A final interesting outcome can be observed from Table III lines e and f , where the energy consumption of a 28-nm CMOS NAND gate is shown for the same frequency used for the magnetic case (200 MHz) and for a typical frequency in 28-nmbased circuits (1 GHz). Data in the CMOS case are obtained using an industrial technology. The CMOS NAND has an input capacitance of around 0.55 fF, which is slightly smaller than our capacitance, but the supply voltage is much bigger, around 0.9 V. As a consequence, the dynamic power consumption is 12 nW at 200 MHz, i.e., an energy of 117 aJ. In CMOS technology, the impact of leakage currents must be considered as well: In the NAND case, the energy due to leakage assumes a value around 740 aJ. If adiabatic techniques are used with CMOS transistors, the dynamic energy consumption can be reduced, while the leakage energy remains big. Further, transistors scaling does not help, because while the dynamic energy consumption is reduced, leakage energy consumption is predicted to increase. It is than clear that NML circuits, in particular considering the magnetoelastic clock, hold a considerable advantage in terms of power consumption, which is one order of magnitude lower.
VI. CONCLUSION
We have proposed a magnetoelastic clock system for NML, which uses a PZT to strain the magnets and change their magnetization. We demonstrated that power consumption is 100 times smaller than current-based clock systems and also the clock frequency obtainable is higher. This clock solutions have also a lower power consumption compared to scaled CMOS transistors. Most importantly, this solution was designed keeping in mind the technological processes and their current limitations. Actually, our solution does not reach the performance of a full multiferroic system in theoretical conditions, but shows remarkable improvements being feasible with current technological limitations, marking then a difference with respect to previous proposed solutions. Moreover, the structure shows a good tolerance to process variations, which is always a remarkably important point for the fabrication of a real working circuit.
This solution soundly enhances the knowledge on NML, addressing its main issues, the high power consumption of the clock generation system, and the necessity to have a local control on a limited circuit area. At the same time, it allows us to make a huge step toward the fabrication of a complex magnetic circuits. Our efforts are now directed to the experimental demonstration of the results shown here.

Dataset entries:
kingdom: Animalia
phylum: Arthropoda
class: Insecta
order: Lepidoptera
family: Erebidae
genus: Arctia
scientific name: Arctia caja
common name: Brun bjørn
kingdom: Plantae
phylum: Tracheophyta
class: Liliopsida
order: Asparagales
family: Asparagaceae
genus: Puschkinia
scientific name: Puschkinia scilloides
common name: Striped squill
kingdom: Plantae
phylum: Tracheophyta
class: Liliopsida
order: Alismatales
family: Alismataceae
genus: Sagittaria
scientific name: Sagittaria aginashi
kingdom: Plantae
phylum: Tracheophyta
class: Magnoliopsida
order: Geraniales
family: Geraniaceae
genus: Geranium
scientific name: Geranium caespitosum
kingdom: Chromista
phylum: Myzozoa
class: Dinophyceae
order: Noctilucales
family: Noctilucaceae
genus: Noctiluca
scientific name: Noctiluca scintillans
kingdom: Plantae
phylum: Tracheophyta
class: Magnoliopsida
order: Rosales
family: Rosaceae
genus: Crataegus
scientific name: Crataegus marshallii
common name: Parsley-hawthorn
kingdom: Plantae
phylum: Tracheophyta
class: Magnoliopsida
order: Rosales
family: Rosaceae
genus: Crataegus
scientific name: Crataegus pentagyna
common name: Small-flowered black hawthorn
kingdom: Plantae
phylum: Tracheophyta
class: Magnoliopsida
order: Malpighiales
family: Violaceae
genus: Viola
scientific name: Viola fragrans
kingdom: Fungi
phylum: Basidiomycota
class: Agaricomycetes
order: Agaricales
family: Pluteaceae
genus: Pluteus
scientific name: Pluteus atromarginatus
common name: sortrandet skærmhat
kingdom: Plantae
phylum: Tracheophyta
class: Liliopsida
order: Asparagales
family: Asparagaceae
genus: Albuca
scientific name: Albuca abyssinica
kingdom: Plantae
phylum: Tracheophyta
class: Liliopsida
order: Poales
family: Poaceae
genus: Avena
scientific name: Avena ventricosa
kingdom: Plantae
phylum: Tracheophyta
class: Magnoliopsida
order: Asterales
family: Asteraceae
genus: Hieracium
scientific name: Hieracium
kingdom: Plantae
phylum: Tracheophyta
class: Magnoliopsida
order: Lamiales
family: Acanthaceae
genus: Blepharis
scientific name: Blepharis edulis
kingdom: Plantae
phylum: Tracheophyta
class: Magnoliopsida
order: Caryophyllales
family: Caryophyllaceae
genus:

OBJECTIVES ->
1. Repeat word for word the part of the passage on the magnetoelastic clock from "This solution soundly" to "results shown here.".
2. In the records, from the line with "family: Violaceae" through the end of the records, change "scientific name" to "species" and leave everything else as it is. Give back only those lines.
These records have no connection to the passage on the magnetoelastic clock.

TASK-BY-TASK OUTPUTS ->
1.
This solution soundly enhances the knowledge on NML, addressing its main issues, the high power consumption of the clock generation system, and the necessity to have a local control on a limited circuit area. At the same time, it allows us to make a huge step toward the fabrication of a complex magnetic circuits. Our efforts are now directed to the experimental demonstration of the results shown here.

2.
family: Violaceae
genus: Viola
species: Viola fragrans
kingdom: Fungi
phylum: Basidiomycota
class: Agaricomycetes
order: Agaricales
family: Pluteaceae
genus: Pluteus
species: Pluteus atromarginatus
common name: sortrandet skærmhat
kingdom: Plantae
phylum: Tracheophyta
class: Liliopsida
order: Asparagales
family: Asparagaceae
genus: Albuca
species: Albuca abyssinica
kingdom: Plantae
phylum: Tracheophyta
class: Liliopsida
order: Poales
family: Poaceae
genus: Avena
species: Avena ventricosa
kingdom: Plantae
phylum: Tracheophyta
class: Magnoliopsida
order: Asterales
family: Asteraceae
genus: Hieracium
species: Hieracium
kingdom: Plantae
phylum: Tracheophyta
class: Magnoliopsida
order: Lamiales
family: Acanthaceae
genus: Blepharis
species: Blepharis edulis
kingdom: Plantae
phylum: Tracheophyta
class: Magnoliopsida
order: Caryophyllales
family: Caryophyllaceae
genus:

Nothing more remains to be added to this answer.